In the episode "Quagmire's Baby", he discovers that he has a daughter, Anna Lee, but puts her up for adoption; several episodes imply that Quagmire has fathered several other children. His father, Dan, is introduced in the episode "Quagmire's Dad"; he is a naval veteran of the Vietnam War who has a sex reassignment and adopts the name Ida. Quagmire's sister, Brenda, is first seen in the episode "Jerome is the New Black" and is the subject of "Screams of Silence: The Story of Brenda Q". In both episodes she is the victim of domestic violence from her partner Jeff, whom Quagmire murders in order to protect her. The episode "Quagmire's Mom" reveals that he has a strained, dysfunctional relationship with his mother, who had acted sexually towards him; other episodes have implied that the two have actually had sex.

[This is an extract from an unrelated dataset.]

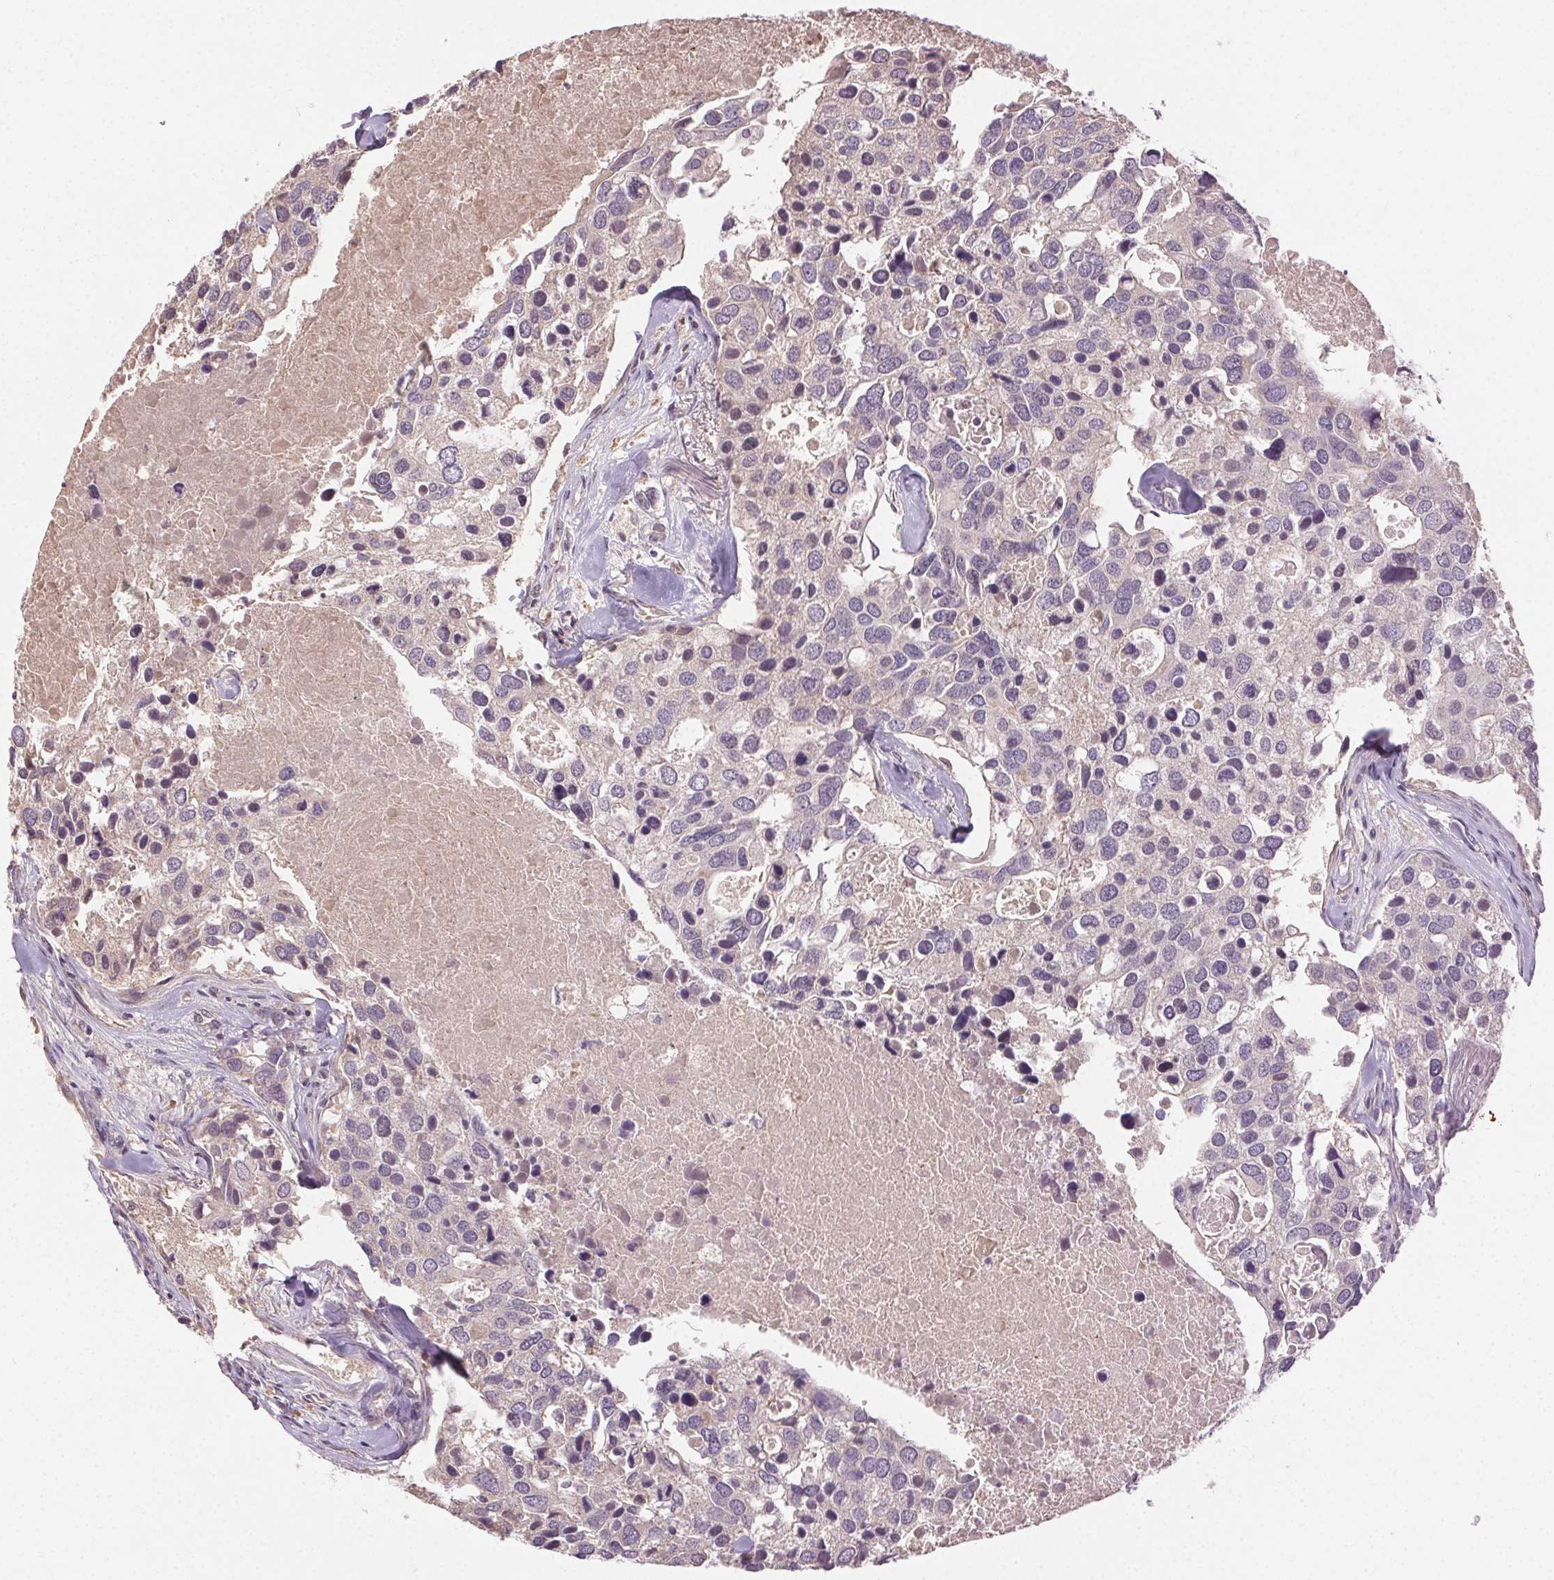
{"staining": {"intensity": "negative", "quantity": "none", "location": "none"}, "tissue": "breast cancer", "cell_type": "Tumor cells", "image_type": "cancer", "snomed": [{"axis": "morphology", "description": "Duct carcinoma"}, {"axis": "topography", "description": "Breast"}], "caption": "An immunohistochemistry micrograph of breast cancer is shown. There is no staining in tumor cells of breast cancer. (DAB (3,3'-diaminobenzidine) immunohistochemistry, high magnification).", "gene": "ATP1B3", "patient": {"sex": "female", "age": 83}}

In "The Stewaway", Quagmire reveals he lost his virginity at 6 years old when a female pedophile plumber raped him while working at the Quagmires' house at the time.

He is characterized as indulging in numerous sexual fetishes such as BDSM, frotteurism, biastophilia, somnophilia, erotic asphyxiation, voyeurism, exhibitionism, zoophilia, and necrophilia. He also has a predilection for teenage girls, including Peter's daughter Meg, whenever they turn 18. Following the episode "Family Goy", he develops a pornography addiction after discovering the existence of internet pornography. When in sexual situations, he often shouts variations of his catchphrase "giggity", which has been used on Family Guy merchandise such as keyrings.

Scenes involving Quagmire's sexual behavior have sometimes been censored by Fox, such as a cut-away in the episode "Airport '07" which implied that he engaged in sex with a dead virgin at her funeral. The Parents Television Council, a long-time critic of Family Guy, says that Quagmire provides "some of the tawdriest moments" in the show.